There is increasing interest in the use of nanoparticle imaging probes for cancer diagnosis. However, various biological barriers limit the efficient delivery of nanoparticles to tumors following parenteral administration. We have investigated the applicability of a water-soluble polymeric imaging probe for improving the detection of gastrointestinal (GI) tumors after intra-luminal (colonic) administration. N-(2-hydroxypropyl)methacrylamide (HPMA) copolymers bearing either fluorescein-isothiocyanate (FITC) or near-infrared fluorescence (NIRF) dye (IR-783) were conjugated with EPPT1 peptide, derived from the CDR3 Vh region of a monoclonal antibody (ASM2) raised against human epithelial cancer cells, for targeting under-glycosylated mucin-1 (uMUC-1) expressed in neoplastic tissues. The targeted FITC-labeled copolymer, P-(EPPT1)-FITC, was investigated for its ability to bind human CRC cells and tissue specimens in vitro. The uMUC-1-targeted NIRF-labeled copolymer, P-(EPPT1)-IR783, was assessed for its ability to detect colonic lesions in vivo. P-(EPPT1)-FITC demonstrated superior binding to colorectal cancer (CRC) cells that over-express the uMUC-1 antigen and exhibited selectivity towards human CRC tissue specimens, as compared to adjacent normal tissues from the same patient. When applied intra-colonically, P-(EPPT1)-IR783 significantly accumulated in cancerous tissue, relative to the adjacent normal mucosa of HT29 and LS174T tumor-bearing mice, and demonstrated higher signal intensities in colonic tumors, as compared to the non-targeted P-(GG-OH)-IR783 probe (i.e., without EPPT1).

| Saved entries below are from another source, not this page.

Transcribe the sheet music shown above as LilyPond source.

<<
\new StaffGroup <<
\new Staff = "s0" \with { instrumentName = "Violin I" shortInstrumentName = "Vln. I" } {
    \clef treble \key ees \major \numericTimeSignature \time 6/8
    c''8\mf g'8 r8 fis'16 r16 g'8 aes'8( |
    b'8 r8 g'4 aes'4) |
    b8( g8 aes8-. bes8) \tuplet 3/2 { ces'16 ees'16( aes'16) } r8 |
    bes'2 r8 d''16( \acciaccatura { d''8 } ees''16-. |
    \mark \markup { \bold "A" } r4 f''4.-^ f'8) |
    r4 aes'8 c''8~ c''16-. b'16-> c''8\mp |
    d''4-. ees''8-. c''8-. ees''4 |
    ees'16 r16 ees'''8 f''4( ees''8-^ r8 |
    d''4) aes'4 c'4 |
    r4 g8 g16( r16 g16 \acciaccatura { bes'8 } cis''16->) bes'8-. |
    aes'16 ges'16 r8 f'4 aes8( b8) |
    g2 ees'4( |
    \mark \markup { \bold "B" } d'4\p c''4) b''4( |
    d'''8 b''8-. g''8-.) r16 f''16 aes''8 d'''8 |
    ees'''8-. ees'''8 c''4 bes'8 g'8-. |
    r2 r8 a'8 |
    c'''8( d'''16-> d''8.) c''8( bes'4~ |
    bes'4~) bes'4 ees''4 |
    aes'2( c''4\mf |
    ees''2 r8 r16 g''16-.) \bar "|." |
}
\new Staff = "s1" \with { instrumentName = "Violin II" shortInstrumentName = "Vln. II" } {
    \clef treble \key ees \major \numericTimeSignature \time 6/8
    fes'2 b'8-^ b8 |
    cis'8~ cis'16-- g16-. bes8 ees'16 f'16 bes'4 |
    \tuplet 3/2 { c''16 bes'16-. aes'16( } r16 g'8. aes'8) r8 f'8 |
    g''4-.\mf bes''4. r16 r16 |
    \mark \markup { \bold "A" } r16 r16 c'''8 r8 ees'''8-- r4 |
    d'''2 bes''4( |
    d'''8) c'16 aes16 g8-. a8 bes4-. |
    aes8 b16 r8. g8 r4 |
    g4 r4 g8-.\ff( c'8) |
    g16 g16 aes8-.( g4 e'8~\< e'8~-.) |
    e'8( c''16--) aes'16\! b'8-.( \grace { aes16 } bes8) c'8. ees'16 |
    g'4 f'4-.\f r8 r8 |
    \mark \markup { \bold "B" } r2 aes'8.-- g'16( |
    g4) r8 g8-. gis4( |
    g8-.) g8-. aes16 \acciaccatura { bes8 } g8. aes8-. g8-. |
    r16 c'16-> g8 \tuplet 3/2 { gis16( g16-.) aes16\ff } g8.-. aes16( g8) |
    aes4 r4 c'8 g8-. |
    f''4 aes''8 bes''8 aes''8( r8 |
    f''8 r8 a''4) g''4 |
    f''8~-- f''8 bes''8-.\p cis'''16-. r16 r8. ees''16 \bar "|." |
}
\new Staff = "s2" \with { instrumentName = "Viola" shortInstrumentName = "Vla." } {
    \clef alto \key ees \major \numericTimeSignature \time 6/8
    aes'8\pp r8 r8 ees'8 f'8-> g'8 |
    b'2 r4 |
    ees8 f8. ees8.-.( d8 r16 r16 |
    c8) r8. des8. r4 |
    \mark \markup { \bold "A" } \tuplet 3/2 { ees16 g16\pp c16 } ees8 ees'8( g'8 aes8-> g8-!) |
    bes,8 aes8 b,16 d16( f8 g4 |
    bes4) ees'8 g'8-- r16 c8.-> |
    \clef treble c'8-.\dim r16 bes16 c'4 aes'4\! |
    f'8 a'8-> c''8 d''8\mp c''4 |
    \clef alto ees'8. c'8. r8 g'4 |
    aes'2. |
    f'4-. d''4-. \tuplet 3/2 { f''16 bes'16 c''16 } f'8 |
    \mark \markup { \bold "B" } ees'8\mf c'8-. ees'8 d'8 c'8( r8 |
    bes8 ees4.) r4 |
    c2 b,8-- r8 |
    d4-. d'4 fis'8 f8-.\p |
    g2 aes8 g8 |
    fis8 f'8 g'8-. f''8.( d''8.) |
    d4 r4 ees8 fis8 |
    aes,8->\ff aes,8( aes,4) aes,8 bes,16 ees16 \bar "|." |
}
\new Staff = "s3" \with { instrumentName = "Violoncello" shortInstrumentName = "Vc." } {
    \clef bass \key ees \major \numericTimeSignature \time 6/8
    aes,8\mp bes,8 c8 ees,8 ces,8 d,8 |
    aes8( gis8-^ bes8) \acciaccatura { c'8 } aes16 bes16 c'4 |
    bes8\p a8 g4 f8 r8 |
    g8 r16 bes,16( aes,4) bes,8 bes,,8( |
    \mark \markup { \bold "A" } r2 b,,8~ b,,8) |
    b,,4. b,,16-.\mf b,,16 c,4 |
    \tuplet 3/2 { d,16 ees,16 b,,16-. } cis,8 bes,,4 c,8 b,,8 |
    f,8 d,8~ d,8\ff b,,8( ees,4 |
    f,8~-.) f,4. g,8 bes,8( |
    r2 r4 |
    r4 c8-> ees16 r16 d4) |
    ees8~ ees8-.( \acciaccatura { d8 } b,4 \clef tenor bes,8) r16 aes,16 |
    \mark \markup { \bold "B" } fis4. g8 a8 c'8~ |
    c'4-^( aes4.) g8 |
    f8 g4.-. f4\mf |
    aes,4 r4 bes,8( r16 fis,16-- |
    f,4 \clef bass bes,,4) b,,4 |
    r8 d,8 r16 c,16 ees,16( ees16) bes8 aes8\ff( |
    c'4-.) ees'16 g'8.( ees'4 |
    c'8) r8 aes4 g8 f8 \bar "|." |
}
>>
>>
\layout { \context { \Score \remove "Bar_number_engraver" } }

We found that P-(GG-OH)-IR783 can also accumulate specifically at tumor sites. The cancer-specific uptake and retention of P-(GG-OH)-IR783 was not mediated by organic anion transporting peptides (OATPs). Our findings indicate that the polymer-bound NIRF probe can successfully detect solid tumors in the GI tract following intra-colonic administration, and could be used in conjunction with colonoscopic procedures to improve the sensitivity of colonoscopies for polyp detection.